Había una última pareja en la mesa más alejada de la terraza. Aguanté desde
la puerta a que se levantaran, tú les llevaste la cuenta. Me dolía el estómago
de pensarte fuera del trabajo. No podía verte pero escuchaba los platos, algún
gabinete abrir/cerrarse, el sonido metálico de los cubiertos chocando entre sí.

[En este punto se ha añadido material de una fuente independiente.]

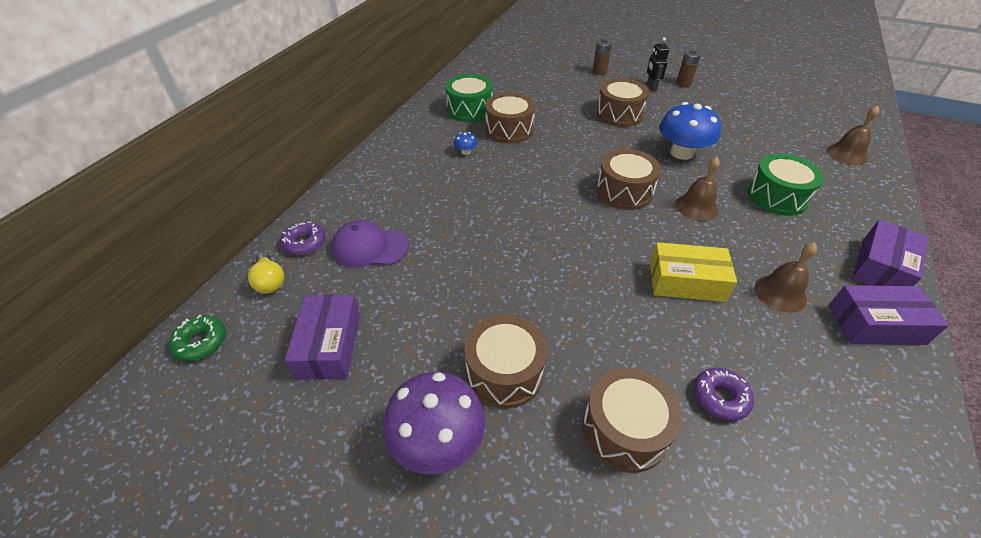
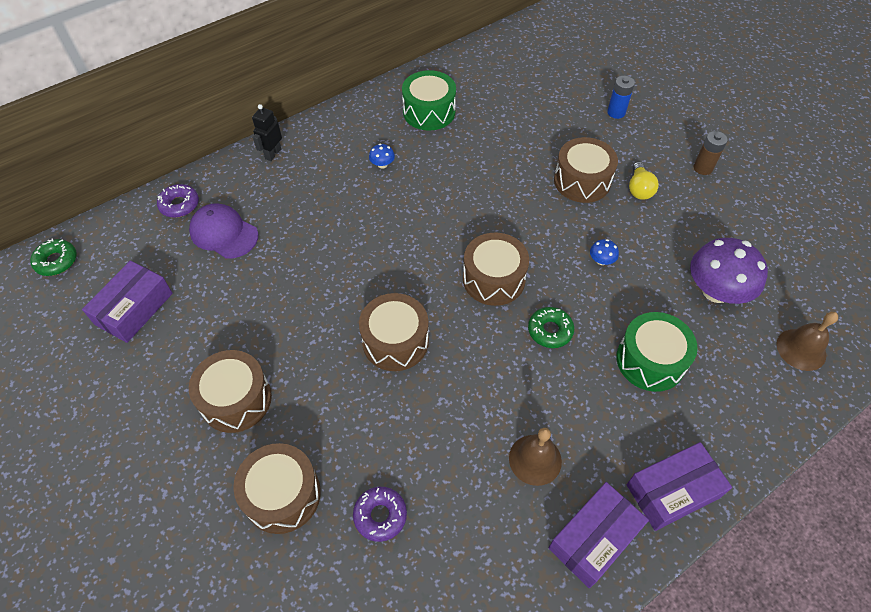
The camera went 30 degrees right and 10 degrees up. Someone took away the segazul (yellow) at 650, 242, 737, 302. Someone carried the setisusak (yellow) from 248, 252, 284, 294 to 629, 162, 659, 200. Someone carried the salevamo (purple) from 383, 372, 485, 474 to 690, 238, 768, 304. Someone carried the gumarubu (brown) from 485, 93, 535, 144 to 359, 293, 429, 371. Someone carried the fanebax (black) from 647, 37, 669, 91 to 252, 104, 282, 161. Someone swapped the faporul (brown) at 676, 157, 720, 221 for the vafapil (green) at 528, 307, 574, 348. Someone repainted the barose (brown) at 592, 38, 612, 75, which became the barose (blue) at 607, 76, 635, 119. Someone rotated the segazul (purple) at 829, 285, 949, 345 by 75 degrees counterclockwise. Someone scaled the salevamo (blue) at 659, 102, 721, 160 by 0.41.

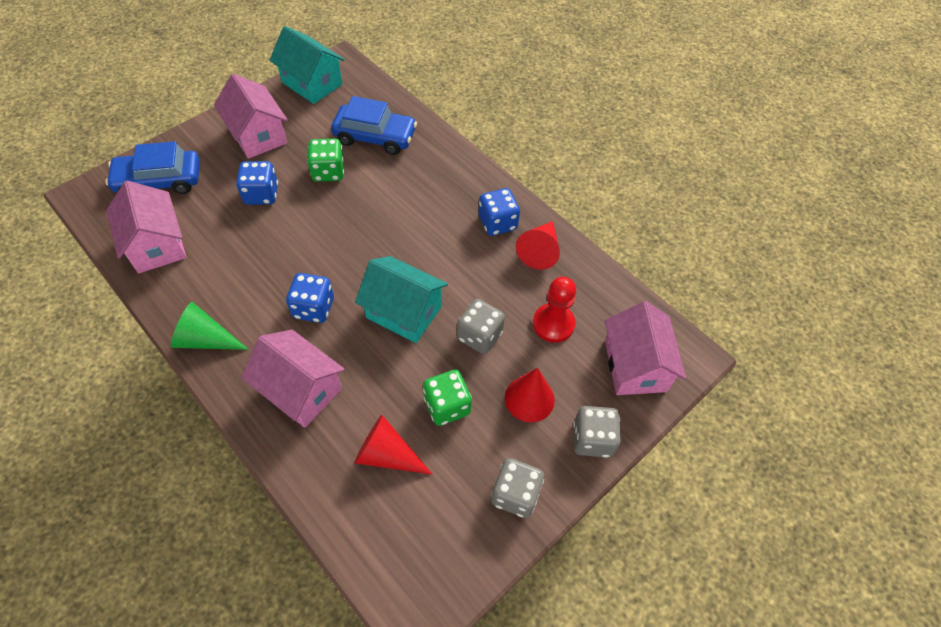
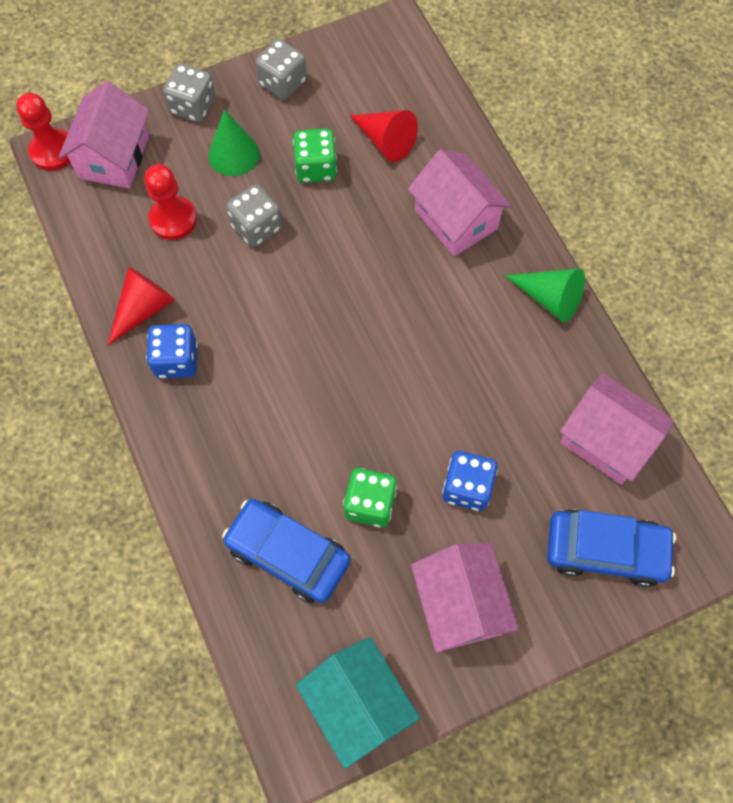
The camera went 160 degrees left and 10 degrees up. Someone took away the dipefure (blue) at 286, 273, 334, 323. Someone took away the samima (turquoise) at 355, 256, 448, 343. Someone put down the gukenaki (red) at 16, 93, 70, 171. Someone repainted the zozupibix (red) at 505, 368, 555, 422, which became the zozupibix (green) at 208, 109, 259, 176. Someone rotated the samima (pink) at 106, 181, 186, 273 by 45 degrees counterclockwise.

Entonces te oí decir adiós, tal vez a los demás empleados de la cocina. Me
viste recostado en la pared y tuviste que hablar tú porque en ese momento no se
me ocurrió cómo decir que te estaba esperando. Bajamos el ascensor viéndonos a
los ojos. Se abrió la puerta en el lobby y pregunté “¿a dónde vamos?” Entonces
te reíste y dijiste que a esa hora todo estaba cerrado, que además, ¡ah!, estabas tan cansada y que el último
autobús pasaría dentro de poco. Te pedí un beso antes de cruzar las puertas del
hotel y lo pensaste, levantaste la vista hasta ver al recepcionista y sólo entonces
dijiste que habíamos coincidido en el peor lugar del mundo. Salí
contigo hasta el motor lobby. Otros empleados esperaban también el autobús. Te
sujeté una mano, te sujeté las dos manos y me acerqué tal vez hasta respirar lo
que exhalabas. Intenté besarte. Te alejaste sonriendo y volviste a decir algo
de mis ojos y de lo lanzado que era, dijiste que te recordaba a alguien de la
infancia, no estabas segura. Soltaste mis manos al escuchar el autobús ya a
punto de doblar en la calle del hotel. Volviste con prisa la vista a los demás
empleados que se despegaban perezosos de las paredes o se levantaban de las banquetas, me
tomaste de los hombros y me diste un beso que no entendí. Un beso que apenas
rozó mi boca porque no tuve tiempo de darte la mía ni tú de dármela a tiempo.
Volviste a decir adiós, ahora desde las escaleras del autobús. Te vi atravesar
el pasillo por las ventanillas de cristal. Encontraste un asiento. Dejé de
verte. El autobús se alejó y yo volví a mi habitación subiendo por el ascensor
que ya no olía a ti. ¿Sabés?, esa noche no pude dormir porque supe que el bus
se había llevado la posibilidad de tu casa: de los platos sucios en la cocina, de
la ropa interior en el suelo del cuarto, de un cigarro a medias, de una botella
de cualquier cosa, de alargar la noche, dejémoslo allí,- nosotros dentro-.